肢節運動失行、観念運動失行、皮質性感覚障害、把握反応、他人の手徴候などの大脳の症状
と
無動・筋強剛やジストニア、ミオクローヌスなどの錐体外路症状が左右差を持って出現する疾患です。
大脳症状
初発の神経症状は上肢あるいは下肢の運動拙劣と異常感覚が多いです。患者は「ぎこちなくなった」「不器用になった」と訴えます。左右差があり、上肢に始まることが多いです。また歩行障害も現れます。運動が拙劣になるとともに動作も緩慢となり、転倒が増えます。
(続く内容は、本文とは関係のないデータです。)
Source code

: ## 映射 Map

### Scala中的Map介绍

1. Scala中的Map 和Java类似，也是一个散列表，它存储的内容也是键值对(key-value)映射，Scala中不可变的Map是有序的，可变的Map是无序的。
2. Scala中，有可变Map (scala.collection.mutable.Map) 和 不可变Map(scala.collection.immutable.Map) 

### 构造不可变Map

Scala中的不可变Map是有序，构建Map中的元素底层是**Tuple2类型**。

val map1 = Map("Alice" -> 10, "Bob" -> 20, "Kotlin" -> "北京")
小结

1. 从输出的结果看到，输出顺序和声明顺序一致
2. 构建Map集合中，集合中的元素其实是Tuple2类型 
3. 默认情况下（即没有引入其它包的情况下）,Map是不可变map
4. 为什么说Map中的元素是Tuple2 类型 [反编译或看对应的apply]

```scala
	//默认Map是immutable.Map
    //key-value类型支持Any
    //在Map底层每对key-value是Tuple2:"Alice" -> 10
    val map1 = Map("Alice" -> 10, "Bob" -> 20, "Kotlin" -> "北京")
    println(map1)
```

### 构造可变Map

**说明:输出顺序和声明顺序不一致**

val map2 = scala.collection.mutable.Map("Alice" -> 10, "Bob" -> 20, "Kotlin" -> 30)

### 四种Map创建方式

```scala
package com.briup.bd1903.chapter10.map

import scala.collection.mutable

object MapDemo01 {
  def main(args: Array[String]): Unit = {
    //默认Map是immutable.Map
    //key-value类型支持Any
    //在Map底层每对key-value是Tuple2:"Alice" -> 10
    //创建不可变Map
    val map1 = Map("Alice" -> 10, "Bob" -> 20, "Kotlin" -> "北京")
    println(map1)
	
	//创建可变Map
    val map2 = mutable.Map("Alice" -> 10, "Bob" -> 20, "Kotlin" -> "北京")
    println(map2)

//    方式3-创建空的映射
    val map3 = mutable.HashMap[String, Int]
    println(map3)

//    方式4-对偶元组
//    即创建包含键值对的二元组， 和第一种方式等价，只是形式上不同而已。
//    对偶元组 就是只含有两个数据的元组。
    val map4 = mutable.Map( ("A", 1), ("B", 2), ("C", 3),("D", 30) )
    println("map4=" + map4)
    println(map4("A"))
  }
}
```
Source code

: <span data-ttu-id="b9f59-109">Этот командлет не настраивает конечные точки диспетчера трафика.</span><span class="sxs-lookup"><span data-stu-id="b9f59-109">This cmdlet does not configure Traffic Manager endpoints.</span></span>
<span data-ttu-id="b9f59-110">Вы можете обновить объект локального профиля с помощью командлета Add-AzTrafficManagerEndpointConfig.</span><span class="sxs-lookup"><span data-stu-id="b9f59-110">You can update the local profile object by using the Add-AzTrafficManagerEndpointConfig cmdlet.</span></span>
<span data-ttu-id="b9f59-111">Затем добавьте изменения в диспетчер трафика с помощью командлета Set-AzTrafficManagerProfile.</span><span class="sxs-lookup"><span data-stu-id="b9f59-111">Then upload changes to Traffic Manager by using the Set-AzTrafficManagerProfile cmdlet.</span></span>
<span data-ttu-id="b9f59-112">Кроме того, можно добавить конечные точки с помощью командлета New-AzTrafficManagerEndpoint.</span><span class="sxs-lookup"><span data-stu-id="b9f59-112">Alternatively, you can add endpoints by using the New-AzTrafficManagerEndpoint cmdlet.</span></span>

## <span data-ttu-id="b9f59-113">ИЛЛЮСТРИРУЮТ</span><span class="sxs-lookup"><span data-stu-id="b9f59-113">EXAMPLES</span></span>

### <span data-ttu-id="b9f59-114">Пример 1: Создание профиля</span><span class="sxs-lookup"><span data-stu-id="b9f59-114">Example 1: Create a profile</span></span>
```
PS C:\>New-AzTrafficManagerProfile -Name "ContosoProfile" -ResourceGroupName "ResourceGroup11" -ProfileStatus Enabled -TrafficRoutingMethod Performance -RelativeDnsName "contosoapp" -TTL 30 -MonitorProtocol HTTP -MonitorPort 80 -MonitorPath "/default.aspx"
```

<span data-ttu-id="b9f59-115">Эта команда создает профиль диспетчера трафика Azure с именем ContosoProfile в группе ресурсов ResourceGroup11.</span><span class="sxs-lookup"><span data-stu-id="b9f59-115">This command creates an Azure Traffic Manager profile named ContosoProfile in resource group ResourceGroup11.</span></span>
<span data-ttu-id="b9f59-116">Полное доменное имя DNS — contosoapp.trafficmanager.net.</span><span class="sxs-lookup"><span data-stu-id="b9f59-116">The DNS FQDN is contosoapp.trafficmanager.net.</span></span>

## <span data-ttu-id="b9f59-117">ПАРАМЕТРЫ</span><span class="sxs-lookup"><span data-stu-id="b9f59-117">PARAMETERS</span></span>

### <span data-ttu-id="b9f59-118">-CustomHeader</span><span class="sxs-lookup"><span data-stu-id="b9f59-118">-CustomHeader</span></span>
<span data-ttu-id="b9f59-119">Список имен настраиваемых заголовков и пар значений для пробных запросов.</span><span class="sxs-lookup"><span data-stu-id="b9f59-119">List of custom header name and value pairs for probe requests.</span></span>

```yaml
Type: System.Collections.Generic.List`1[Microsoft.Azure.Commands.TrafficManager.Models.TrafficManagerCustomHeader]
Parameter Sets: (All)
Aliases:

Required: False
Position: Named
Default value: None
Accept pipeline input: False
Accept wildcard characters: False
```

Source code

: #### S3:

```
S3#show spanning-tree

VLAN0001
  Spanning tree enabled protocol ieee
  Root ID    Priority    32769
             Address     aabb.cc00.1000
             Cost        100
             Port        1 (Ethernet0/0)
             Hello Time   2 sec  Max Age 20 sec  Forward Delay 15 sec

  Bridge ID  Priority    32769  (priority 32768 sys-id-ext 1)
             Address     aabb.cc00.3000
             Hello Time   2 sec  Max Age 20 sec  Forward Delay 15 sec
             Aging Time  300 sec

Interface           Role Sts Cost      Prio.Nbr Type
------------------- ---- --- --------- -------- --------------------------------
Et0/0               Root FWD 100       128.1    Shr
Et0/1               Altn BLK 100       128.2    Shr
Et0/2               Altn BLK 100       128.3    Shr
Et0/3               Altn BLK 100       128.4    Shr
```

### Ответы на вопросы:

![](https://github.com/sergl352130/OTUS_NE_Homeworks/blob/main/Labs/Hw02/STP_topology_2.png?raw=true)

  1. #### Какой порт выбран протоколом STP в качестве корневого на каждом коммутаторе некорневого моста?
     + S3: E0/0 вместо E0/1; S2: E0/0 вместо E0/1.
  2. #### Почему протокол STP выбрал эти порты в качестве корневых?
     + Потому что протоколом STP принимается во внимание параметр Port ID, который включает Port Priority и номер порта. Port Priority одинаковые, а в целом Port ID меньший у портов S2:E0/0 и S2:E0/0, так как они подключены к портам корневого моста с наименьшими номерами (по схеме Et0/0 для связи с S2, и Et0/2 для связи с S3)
失行が早期に見られるとCBDを疑う可能性が高くなります。失行は肢節運動失行が最も多いです。使い慣れたものが上手に使えなくなり、観念運動失行(指示された模倣動作が出来ない)や構成失行も現れます。把握反射が出現したり、自己の意志とは無関係に自己の手が動く「他人の手徴候 」と呼ばれる症状も現れます。多くは一側上肢から出現し対側上肢、下肢、顔面、口腔に広がります。
錐体外路症状
パーキンソニズムは必発します。典型的には一側上肢の動作緩慢と強剛が出現し、徐々に同側下肢や対側上肢と進展します。振戦が少なく筋強剛、寡動が目立ちます。ジストニアの出現率は40%程で上肢に見られます。ミオクローヌスは30%程にみられ発症肢の遠位に始まり近位に広がります。進行すると核上性眼球運動障害も現れます。更に進行すると構語障害や嚥下障害が出現し、末期には失外套状態となることが多いです。
精神症状
認知症・人格変化が主体で、幻覚・妄想・せん妄はほとんどみられません。意欲低下や抑うつは高頻度に認められる。
診断基準
1.主要項目
(1)中年期以降に発症し緩徐に進行し、罹病期間が1年以上である。
(2)錐体外路徴候
①非対称性の四肢の筋強剛ないし無動
②非対称性の四肢のジストニア
③非対称性の四肢のミオクローヌス
(3)大脳皮質徴候
①口腔ないし四肢の失行
②皮質性感覚障害
③他人の手徴候(単に挙上したり、頭頂部をさまようような動きは、他人の手現象としては不十分である。)
(4)除外すべき疾患および検査所見
①パーキンソン病、レビー小体病
②進行性核上性麻痺
③多系統萎縮症(特に線条体黒質変性症)
④アルツハイマー病
⑤筋萎縮性側索硬化症
⑥意味型失語(他の認知機能や、語の流暢性のような言語機能が保たれているにもかかわらず、意味記憶としての、単語(特に名詞)、事物、顔の認知ができない。)あるいはロゴペニック型原発性進行性失語(短期記憶障害により復唱ができない。)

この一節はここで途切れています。